Pero, además, nosotros hemos de leer estos textos del A.T. con la clave de interpretación que nos ofrece el Evangelio. Y entonces entendemos que Isaac no es sino figura de Jesús, el primogénito del Padre, que ofrece libremente su vida en rescate por todos. Y es esa muestra del amor inmenso de Dios, que no sólo no quita la vida, sino que nos da y comunica la suya por medio de su Hijo, y que genera confianza y seguridad frente a toda adversidad, como nos recuerda Pablo en la carta a los Romanos, lo que vemos preanunciado en la cima del Monte del país de Moria (que algunos identifican con la colina del Templo de Jerusalén).

La otra cima de que se nos habla hoy es, al parecer, muy distinta: la cima de un monte alto en que Jesús se muestra “transfigurado” a tres de sus discípulos, los más cercanos. Lo que sucede allí es una verdadera teofanía, una manifestación de Dios. Jesús aparece como aquel en quien se cumplen y llegan a perfección la Ley (Moisés) y los Profetas (Elías). Moisés y Elías, todo el Antiguo Testamento representado por ellos, conversan con Jesús porque, en realidad, aquellos hablaban sólo de Él; y, a su vez, en Jesús hablan la Ley y los Profetas de modo definitivo, con una Palabra, Cristo, que es preciso escuchar, porque en Él se manifiesta el mismo Dios. El rostro de Dios que Moisés no llegó a ver (cf. Ex 33,20), pese a hablar con Él como un amigo habla con su amigo (cf. Ex 33,11), se ha hecho visible en Cristo para aquellos que escuchan su voz.

Para los apóstoles presentes éste es un momento de luz: ven con claridad aquello que han vislumbrado con más o menos dificultad a lo largo de los años de convivencia con Jesús, lo que han llegado a confesar a pesar de las opiniones distintas que circulaban en torno al Maestro, y de la oposición creciente en torno a Él por parte de los notables y guías del pueblo.

Cuando uno ve con claridad, sobre todo si eso que ve es algo importante, fundamental para su vida, desearía mantener esa clarividencia para siempre, seguir en ese estado bienaventurado y no abandonarlo nunca más. A esto responden las palabras de Pedro, sin saber bien lo que decía. Y no sabía bien lo que decía, porque aquel regalo de luz y claridad no era una meta, esto es, una cima definitiva, sino sólo un alto en el camino. Un camino que había de conducir a otra montaña, a otra cima, aquella de la que el sacrificio de Isaac era sólo una imagen.

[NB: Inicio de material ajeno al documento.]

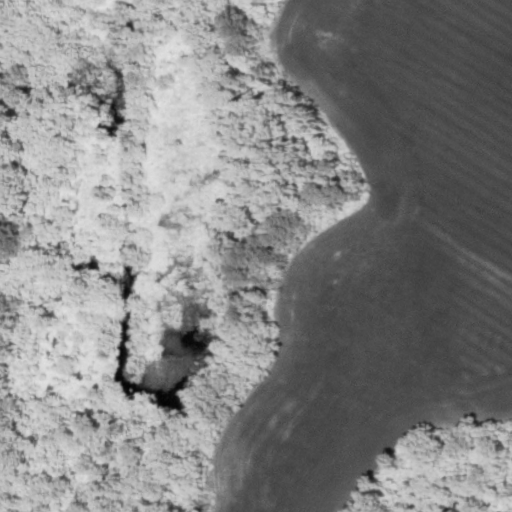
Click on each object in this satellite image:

De hecho, el paralelismo entre el monte al que sube Abraham a sacrificar a su hijo y el monte de la transfiguración se comprende mirando al monte Gólgota. Pedro, Santiago y Juan reciben esta luz de la transfiguración no sólo para sí, sino para sostener a los demás discípulos en el momento de la prueba y de la oscuridad. No son “elegidos” por encima de los demás, sino en función de todos los otros discípulos y a su servicio. Y aunque la luz que han visto les ha iluminado, no por ello lo han entendido todo. De ahí que, bajando del monte, se pregunten que querría decir aquello de resucitar de entre los muertos.

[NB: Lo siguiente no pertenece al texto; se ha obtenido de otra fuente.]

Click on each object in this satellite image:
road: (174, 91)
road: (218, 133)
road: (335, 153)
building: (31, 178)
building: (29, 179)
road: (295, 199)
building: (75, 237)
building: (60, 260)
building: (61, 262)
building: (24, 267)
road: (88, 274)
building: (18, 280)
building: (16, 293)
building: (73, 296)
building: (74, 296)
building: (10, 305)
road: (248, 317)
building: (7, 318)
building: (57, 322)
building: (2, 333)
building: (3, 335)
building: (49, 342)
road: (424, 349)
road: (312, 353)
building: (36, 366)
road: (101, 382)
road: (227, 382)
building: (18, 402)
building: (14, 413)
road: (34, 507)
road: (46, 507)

De un modo u otro todos hemos recibido nuestra porción de luz. Tanto en la fe como en otros aspectos valiosos de la vida (como nuestras relaciones de amor y de amistad y nuestras convicciones más profundas) ha habido momentos en los que “hemos visto claro”. Son momentos de gran importancia, porque suponen un acopio de luz para los momentos de oscuridad, que también llegan inevitablemente. En la fe, en concreto, tenemos momentos de sequedad, en los que “no sentimos nada”, o dudas, o nos acosan tentaciones de abandonar por factores más o menos externos, como la hostilidad ambiental o ciertos aspectos negativos que podemos descubrir o experimentar dentro de la Iglesia. También experimentamos crisis en nuestras relaciones, o situaciones que ponen a prueba nuestras convicciones más íntimas.

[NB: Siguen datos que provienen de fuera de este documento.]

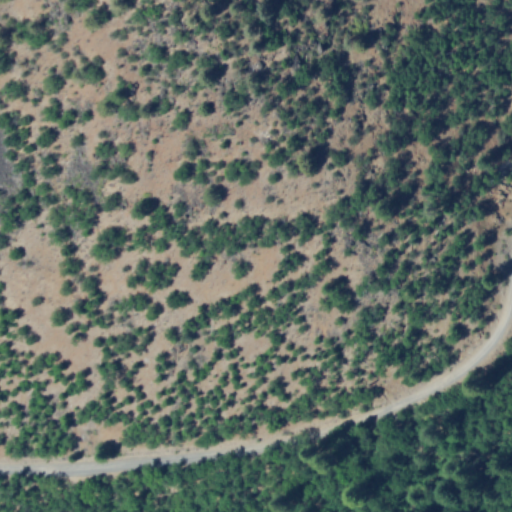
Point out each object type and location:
road: (288, 439)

En esos momentos, en que la cruz, de un modo u otro se hace presente, es importante “ser fieles a los momentos de luz”, recordarlos y fiarnos de ellos, para poder superar la dificultad, pasando por ella. Por otro lado, atravesar estos áridos desiertos, sostenidos sólo por la fe y la fidelidad, es útil, incluso imprescindible, para poder adquirir una mejor comprensión, que en aquellos momentos de luz no alcanzamos del todo. Pedro, Santiago y Juan se preguntaban qué sería aquello de “resucitar de entre los muertos”, porque la luz del Tabor todavía no les había comunicado la plenitud de la sabiduría. Esta se adquiere sólo pasando por la cruz, por la dificultad y la prueba, que la vida lleva consigo inevitablemente. Es ahí donde se aquilatan y autentifican la fe, el amor, las convicciones personales. Y es ahí donde esas convicciones dejan de ser un saber meramente teórico para convertirse en sabiduría, algo “saboreado”, probado en la propia carne, y se hace así carne nuestra, que nos permite vivir los buenos y los males momentos con coherencia y fidelidad, con sentido.

De hecho, nos cuesta entender “eso de resucitar de entre los muertos”, porque nos cuesta aceptar el misterio de la cruz. Vivimos con frecuencia acomodados en este mundo (que, por otro lado, también puede ser un mundo eclesiástico), mendigando rayos de luz, momentos de satisfacción, construyendo tiendas, como si esta fuera nuestra morada definitiva, absolutizando lo relativo y olvidados de lo fundamental. Las luces que recibimos a lo largo de la vida en los distintos ámbitos de la existencia y que son reflejos de la luz que procede de Dios, nos dan fuerza y orientación para seguir caminando y para que, cuando experimentemos lo caduco de nuestro ser, elevemos la mirada a lo que da verdadera consistencia a la vida, a lo que realmente nos salva, nos libera de la caducidad y nos resucita.

Sólo Jesucristo, “que murió, más aún, resucitó y está a la derecha de Dios, y que intercede por nosotros”, nos salva, nos libera y nos resucita. En él encontramos la luz para caminar y la sabiduría de lo que realmente vale. Lo que realmente vale es el amor. La sabiduría del amor nos hace comprender que la luz que hemos recibido, igual que la que recibieron Pedro, Santiago y Juan, no se nos ha dado sólo para nosotros, para hacernos una tienda y quedarnos en ella disfrutando del paisaje, sino para que, bajando del monte Tabor, sepamos subir al Gólgota, para compartir la luz con los demás, para que con ella iluminemos a los que sufren y se encuentran en dificultad: con el testimonio de nuestra fe, y con la luz hecha carne de la compasión, la ayuda fraterna y la entrega personal, a imitación de Cristo, entregado por todos nosotros para nuestra justificación.